The difference between Fermi energy and Fermi level is described in a previously asked question. To summarize, you're correct that the Fermi level is the energy at which (in a 0K system) all of the lower energy states are occupied while all of the higher energy states are unoccupied. For a system not at 0K, the Fermi energy is the energy state that has a 50% likelihood of occupation. With nonzero temperature we may only talk about the probability distribution of electrons in energy levels. The likelyhood of an electron to be in an energy state $\mathcal{E}$ is $f(\mathcal{E})$, where $f$ is the Fermi function.
The work function is defined as the energy necessary to remove an electron from the surface of a metal: $W = -e\phi - E_F$. Here, $e\phi$ is the energy of the electron just outside of the surface of the metal ($\phi$ is the electric potential just outside the surface) and $E_F$ is the Fermi energy. Recall that there are electrons with energies higher than $E_F$ and there are electrons with lower energy than $E_F$-- for these electrons it is easier (harder) to remove them from the metal. By only taking $E_F$ into account the work function is effectively averaging over all possible energy states weighted by the probability of the state being occupied. Getting to your first question, the equation $W = |FE + FL|$ does not make sense to me, because in many systems the Fermi level and energies are similar if not identical, I don't see what adding them would accomplish and why this would yield the work function. Also, the work function is very heavily dependent on the surface properties of the metal, which are taken into account via the potential $\phi$ just outside the surface. I don't see how surface properties are taken into account in the equation your TA wrote.
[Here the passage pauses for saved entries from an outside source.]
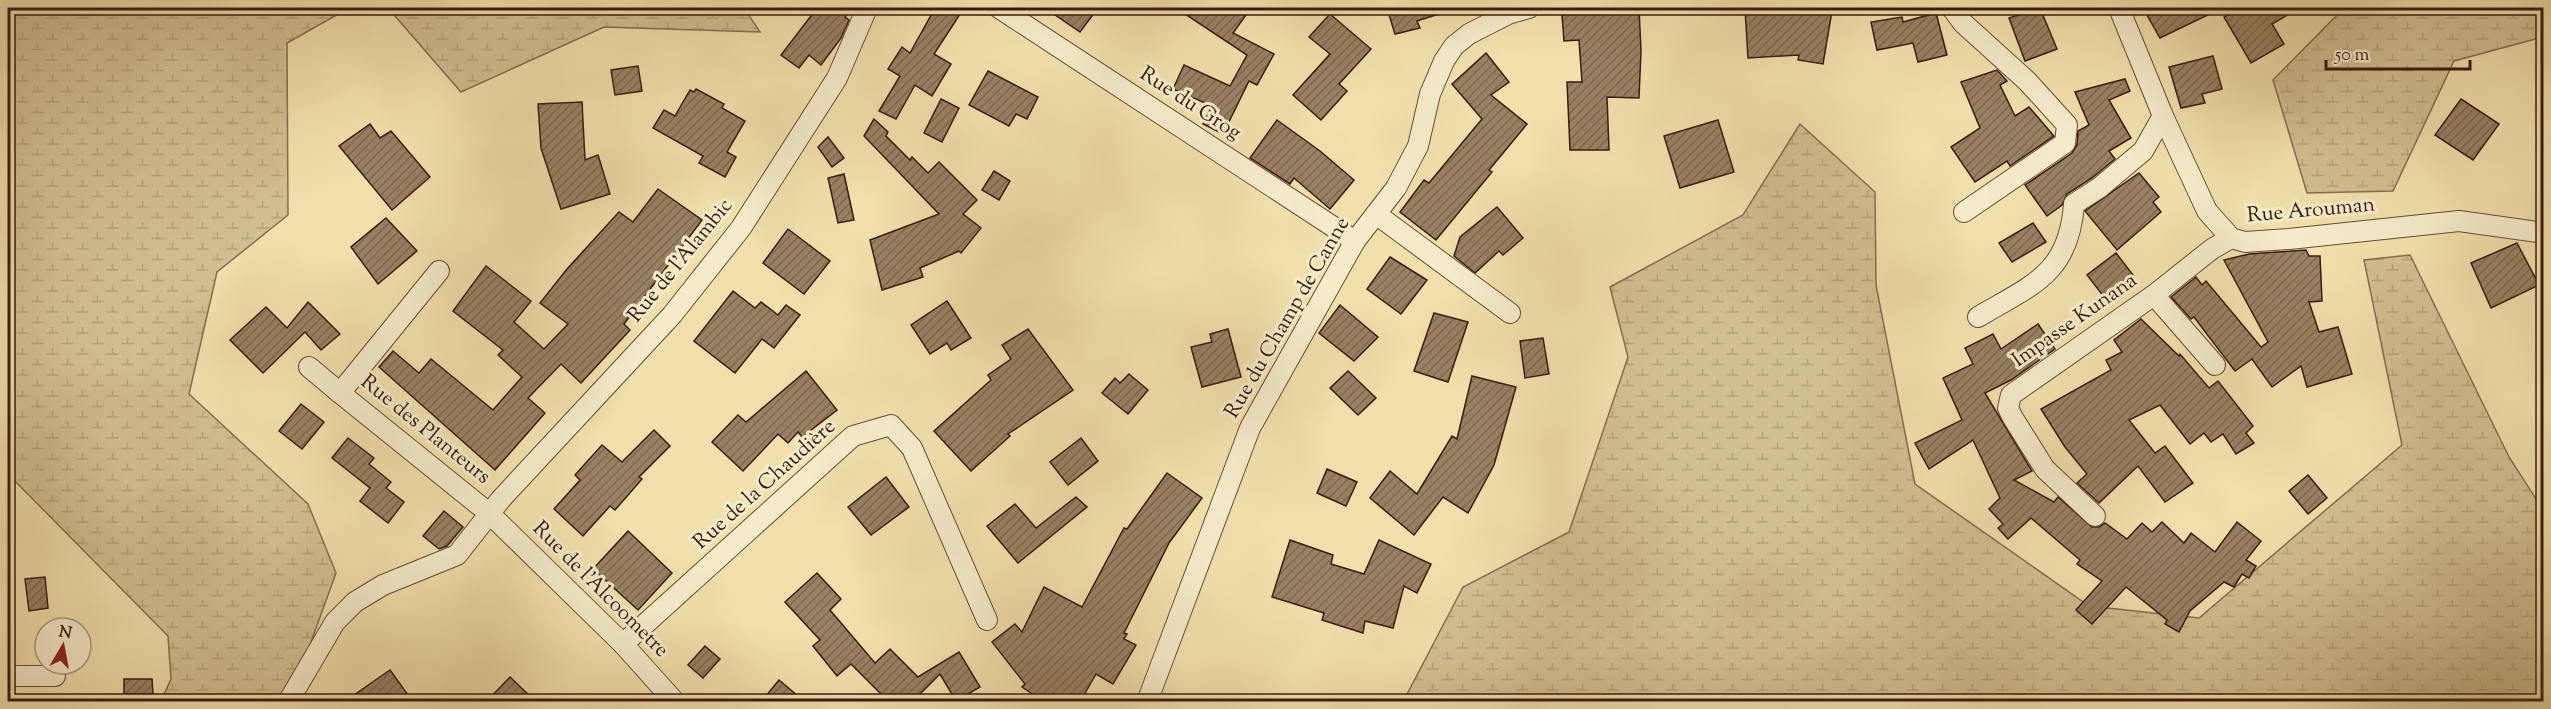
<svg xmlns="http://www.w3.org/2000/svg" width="2551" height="709" font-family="'Sorts Mill Goudy',serif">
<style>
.wetland{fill:url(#wetland-marsh);stroke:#856d50;stroke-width:1.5}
.building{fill:url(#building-hatch);stroke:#381b10;stroke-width:1.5}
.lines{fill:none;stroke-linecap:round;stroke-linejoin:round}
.minor-casing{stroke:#664c37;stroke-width:22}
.minor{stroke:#f6ebc9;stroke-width:20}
.labels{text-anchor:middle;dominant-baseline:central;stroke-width:6;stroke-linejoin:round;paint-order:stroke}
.street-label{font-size:21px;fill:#381b10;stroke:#f6ebc9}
</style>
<defs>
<pattern id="wetland-marsh" width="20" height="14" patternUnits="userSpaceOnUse" patternTransform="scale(1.5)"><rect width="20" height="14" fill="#d2bf91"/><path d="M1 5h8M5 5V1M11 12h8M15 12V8" fill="none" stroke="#b5a47c"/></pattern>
<pattern id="building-hatch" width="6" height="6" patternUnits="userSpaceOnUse" patternTransform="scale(1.5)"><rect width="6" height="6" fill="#988161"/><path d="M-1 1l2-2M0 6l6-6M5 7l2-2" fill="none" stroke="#7d694f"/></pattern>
</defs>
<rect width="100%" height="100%" fill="#f1e0ac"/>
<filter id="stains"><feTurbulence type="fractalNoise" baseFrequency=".00333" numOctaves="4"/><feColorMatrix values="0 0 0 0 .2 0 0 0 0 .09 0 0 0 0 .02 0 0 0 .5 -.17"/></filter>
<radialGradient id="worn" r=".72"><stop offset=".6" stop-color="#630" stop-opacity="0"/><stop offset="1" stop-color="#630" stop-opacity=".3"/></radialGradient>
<g class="wetland">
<polygon points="8,8 349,8 287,43 288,215 217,272 189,394 308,504 336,573 298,678 280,701 161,701 171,679 168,636 8,474"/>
<polygon points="388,8 744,8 760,32 604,27 461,92"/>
<polygon points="2344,8 2543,8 2543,37 2454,61 2393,191 2307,193 2273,80"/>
<polygon points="1800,124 1875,192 1876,285 1915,484 2089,606 2199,618 2402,445 2364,260 2410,255 2509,457 2543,510 2543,701 1403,702 1463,587 1569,532 1628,357 1610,287 1743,215"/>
</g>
<g class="building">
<polygon points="817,8 852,8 845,17 849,20 841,38 821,65 809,55 799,68 781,55"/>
<polygon points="935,8 964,8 934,54 951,64 932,96 915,85 896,119 879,111 900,76 888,69 902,47 910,53"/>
<polygon points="1045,8 1098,8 1080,32"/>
<polygon points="1176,8 1235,8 1246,15 1233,33 1274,54 1257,85 1249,81 1223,134 1203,124 1212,106 1173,89 1184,65 1230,86 1247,55"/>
<polygon points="1387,8 1447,8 1448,11 1417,21 1420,28 1395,34"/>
<polygon points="1613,8 1639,8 1641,51 1639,98 1607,97 1609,150 1570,150 1567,82 1582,82 1579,40 1564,41 1562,15"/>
<polygon points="1745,8 1817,8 1832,11 1823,64 1798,60 1799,55 1748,58"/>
<polygon points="2040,8 2057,49 2025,61 2009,18"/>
<polygon points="2143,8 2222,8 2160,38"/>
<polygon points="2242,8 2299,8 2272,24 2284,44 2251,63 2224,17"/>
<polygon points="1936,13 1947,55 1918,62 1913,43 1877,50 1871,22 1902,17 1903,22"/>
<polygon points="1330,14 1371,49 1339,84 1347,91 1321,120 1293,95 1330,54 1309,37"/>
<polygon points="1486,53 1509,82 1491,95 1527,124 1489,170 1492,172 1436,240 1400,212 1424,180 1429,183 1482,119 1452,84"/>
<polygon points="2213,56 2222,89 2202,94 2205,103 2181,108 2169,67"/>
<polygon points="638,66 642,91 615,95 611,70"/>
<polygon points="1997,70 2007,81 2000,85 2015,116 2029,107 2054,136 2010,166 2007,161 1975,182 1951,147 1980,128 1961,82"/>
<polygon points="988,71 1038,97 1027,119 1016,114 1009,126 969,105"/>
<polygon points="2125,79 2130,91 2109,100 2131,138 2109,151 2115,159 2092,178 2067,194 2062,205 2047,216 2025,185 2072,153 2077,145 2078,131 2089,125 2075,92"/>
<polygon points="696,89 724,104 722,108 745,121 727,152 736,157 725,177 699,163 703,156 653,128 664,110 675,116 690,90 694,92"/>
<polygon points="941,99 959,108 942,142 924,133"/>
<polygon points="2461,99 2499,124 2473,160 2435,135"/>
<polygon points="582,102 585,160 598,155 610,194 561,209 541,148 538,104"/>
<polygon points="874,119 888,132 886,136 910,160 912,157 928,173 939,162 977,200 963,214 981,228 961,253 959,251 920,268 923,277 882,290 870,240 939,214 864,136"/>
<polygon points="1277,120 1320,151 1354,180 1330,209 1294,178 1290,184 1250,158"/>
<polygon points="1718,120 1734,172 1680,188 1664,136"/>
<polygon points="370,124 380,138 391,131 430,177 392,210 339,146"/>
<polygon points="828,137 844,158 832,167 818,147"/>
<polygon points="994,171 1010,181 999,200 982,190"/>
<polygon points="2139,173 2159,197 2153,202 2161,212 2117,250 2085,211"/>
<polygon points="844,174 854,220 838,223 828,178"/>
<polygon points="658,189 702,220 624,324 630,330 581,383 561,364 528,398 545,413 495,470 379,367 393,351 419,373 431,359 493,410 522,377 498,355 503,350 453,311 486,266 531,301 514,322 544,349 568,324 540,303 567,269 619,212 633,222"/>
<polygon points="1497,207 1523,238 1503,255 1499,251 1475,273 1454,256 1460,237"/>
<polygon points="386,218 417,251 378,284 351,247"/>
<polygon points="2033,223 2046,242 2012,262 1999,243"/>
<polygon points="788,229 830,261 804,294 763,263"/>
<polygon points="2517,243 2539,285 2491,308 2471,263"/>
<polygon points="2306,250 2309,256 2320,256 2322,301 2309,302 2319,332 2338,327 2352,374 2307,387 2301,366 2272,387 2252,359 2235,371 2194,317 2191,319 2171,297 2196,277 2202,285 2206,281 2261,347 2268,342 2224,260 2249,254"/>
<polygon points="2116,253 2133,275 2104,297 2087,275"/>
<polygon points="1390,257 1427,280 1401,314 1367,289"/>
<polygon points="733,291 755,308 761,302 778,315 786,305 800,315 774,348 762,339 735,373 694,341"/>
<polygon points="947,301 971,338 951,350 947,343 930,354 911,325"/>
<polygon points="308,302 340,334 321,350 305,332 263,373 230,340 266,307 287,328"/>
<polygon points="1340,305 1378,337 1354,361 1319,333"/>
<polygon points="1434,313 1468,322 1448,382 1414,371"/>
<polygon points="2141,319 2179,356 2180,354 2209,388 2218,381 2253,426 2246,433 2254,443 2236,454 2223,434 2211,442 2204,433 2190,444 2160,405 2129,420 2155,453 2165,446 2193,483 2165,502 2138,466 2099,503 2077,483 2087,474 2065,447 2041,409 2111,370 2106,360 2122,352 2114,340"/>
<polygon points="2038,324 2055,349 2011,380 1985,393 2032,471 2014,480 2054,502 2058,497 2092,527 2099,527 2105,523 2127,539 2142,523 2152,532 2162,522 2184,543 2191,533 2215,552 2237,522 2261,541 2246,560 2256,566 2249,578 2242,574 2234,587 2224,582 2190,611 2179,632 2165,624 2167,620 2126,587 2092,624 2076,610 2102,581 2077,564 2080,560 2031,518 2008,539 1998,528 2003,524 1989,509 2000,498 1973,440 1929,469 1915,443 1962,420 1943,378 1973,364 1965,348 1993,334 2001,349"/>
<polygon points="1028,329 1073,390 1008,434 1010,436 971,471 934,431 991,380 988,375 1011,359 1002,345"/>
<polygon points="1228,329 1241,377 1202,387 1191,347 1212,342 1210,334"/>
<polygon points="1543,338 1549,374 1525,378 1520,341"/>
<polygon points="806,371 837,410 802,437 798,432 788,443 778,434 743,471 712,442 738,415 746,422"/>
<polygon points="1348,371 1376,398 1358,415 1330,388"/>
<polygon points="1129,374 1148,390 1128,414 1102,393 1115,378 1120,383"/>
<polygon points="1472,376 1516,387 1494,465 1468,513 1443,497 1414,535 1370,498 1390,471 1417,494 1452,436 1457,439"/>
<polygon points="301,404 324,422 302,449 279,431"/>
<polygon points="654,430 670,446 639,477 642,479 615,510 610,506 583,536 554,509 580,480 575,475 602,445 622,462"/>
<polygon points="348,438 374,458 369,464 391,482 386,488 404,502 388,523 360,501 370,488 332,458"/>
<polygon points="1081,438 1098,461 1068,485 1050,462"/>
<polygon points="1327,469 1357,482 1346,506 1317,493"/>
<polygon points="1167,473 1202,498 1169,543 1124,633 1127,634 1124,639 1136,645 1113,684 1096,674 1080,702 1044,702 1022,687 1025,684 992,642 1015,624 1022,632 1044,587 1082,607 1124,528 1127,529"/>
<polygon points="2308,475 2327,498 2308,514 2289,491"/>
<polygon points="886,477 909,507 871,535 848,507"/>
<polygon points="1076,497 1087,507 1018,563 987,526 1015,504 1036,528"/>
<polygon points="444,511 463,527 447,546 439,549 423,536"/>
<polygon points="628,531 672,573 638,610 593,569"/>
<polygon points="1290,540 1333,555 1331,564 1364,574 1379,540 1431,564 1417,593 1404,586 1393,628 1365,621 1363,633 1322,620 1324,613 1272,597"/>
<polygon points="817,573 841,599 830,610 875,663 890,649 918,677 959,652 980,687 956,701 940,674 912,702 889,702 851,664 837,676 813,646 820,640 785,602"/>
<polygon points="45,577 48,608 29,611 25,579"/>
<polygon points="705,646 720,659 703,678 688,665"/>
<polygon points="390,670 413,702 344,702"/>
<polygon points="510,677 536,702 486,702"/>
<polygon points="124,679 152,679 153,694 124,694"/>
<polygon points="779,680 805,702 761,702"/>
</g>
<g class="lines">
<g class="minor-casing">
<g id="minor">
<polyline points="999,8 1355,241"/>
<polyline points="1952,8 1963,23 2027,81 2067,125 2065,143 1964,212"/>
<polyline points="2119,8 2163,116 2207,211 2231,238 2245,242 2289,239 2459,221 2544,233"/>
<polyline points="1376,214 1510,313"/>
<polyline points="439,271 340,393 490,514 623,644 675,702"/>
<polyline points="2154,295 2215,365"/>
<path d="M 1978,317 C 2032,285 2069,274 2074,204 L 2099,188 L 2143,151 L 2163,116"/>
<polyline points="309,367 340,393"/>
<polyline points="2095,516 2045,469 2013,418 2008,408 2011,395 2154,295 2212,249 2231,238"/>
<polyline points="623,644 853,436 891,425 912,448 987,620"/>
<polyline points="8,676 55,676"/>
<polyline points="288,702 335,622 355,602 383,585 457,555 501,499 672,315 741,228 837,78 867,8"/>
<polyline points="1147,702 1250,428 1355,241 1396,188 1418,146 1430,94 1444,61 1454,46 1469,34 1508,14 1529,8"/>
</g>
</g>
<use href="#minor" class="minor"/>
</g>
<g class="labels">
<g class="street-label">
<text transform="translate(1190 104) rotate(33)">Rue du Grog</text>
<text transform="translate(2311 211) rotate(-5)">Rue Arouman</text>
<text transform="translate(681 261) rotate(-51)">Rue de l'Alambic</text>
<text transform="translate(1288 318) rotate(-60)">Rue du Champ de Canne</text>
<text transform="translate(2075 321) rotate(-35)">Impasse Kunana</text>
<text transform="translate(425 430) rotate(39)">Rue des Planteurs</text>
<text transform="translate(765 485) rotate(-42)">Rue de la Chaudière</text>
<text transform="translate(600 590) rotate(45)">Rue de l'Alcoometre</text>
</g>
</g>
<rect width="2551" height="709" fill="none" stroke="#f1e0ac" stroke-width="30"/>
<rect x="9" y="9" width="2533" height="691" fill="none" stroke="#381b10" stroke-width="3"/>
<rect x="15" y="15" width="2521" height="679" fill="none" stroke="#381b10" stroke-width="1.5"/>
<g transform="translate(63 646) rotate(10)"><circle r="28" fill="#f6ebc9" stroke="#aa987f" stroke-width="1.5"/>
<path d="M0-4.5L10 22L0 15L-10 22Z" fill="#8f2418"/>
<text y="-9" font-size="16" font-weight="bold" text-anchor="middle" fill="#381b10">N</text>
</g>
<path d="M2326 60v9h144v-9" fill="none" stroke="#381b10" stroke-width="3"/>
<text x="2335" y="60" font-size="18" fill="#381b10" stroke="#f6ebc9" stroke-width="4.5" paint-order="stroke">50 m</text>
<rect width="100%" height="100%" filter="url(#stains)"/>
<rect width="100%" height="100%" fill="url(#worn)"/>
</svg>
Now, because for non-0K systems you can only talk about the probability of an energy level being occupied, your band diagram is a bit oversimplified for our discussion. See instead the band diagram in the "Fermi Function" section here. This band diagram is that of a semiconductor, which you can tell because the band gap is small enough for the Fermi function (read: probability of energy state occupation) to be nonzero in the conduction band. However, the point at which the probability of occupation is 50% (read: the Fermi energy) is the same as the Fermi level for all temperatures. Notice how the Fermi function stretches out with increasing temperature, causing an increase in likelihood of electrons occupying the semiconducting band -- this is the picture of a semiconductor that I carry in my head (and also clearly explains why heat increases conductivity).
Another minor correction to your picture is that the energy of an electron just outside of the surface of the metal is not necessarily zero (it's $e\phi$), the work function is the energy difference between being just outside of the metal and being at the Fermi level, and is not the difference between being infinitely far away (0 energy) and being at the Fermi level.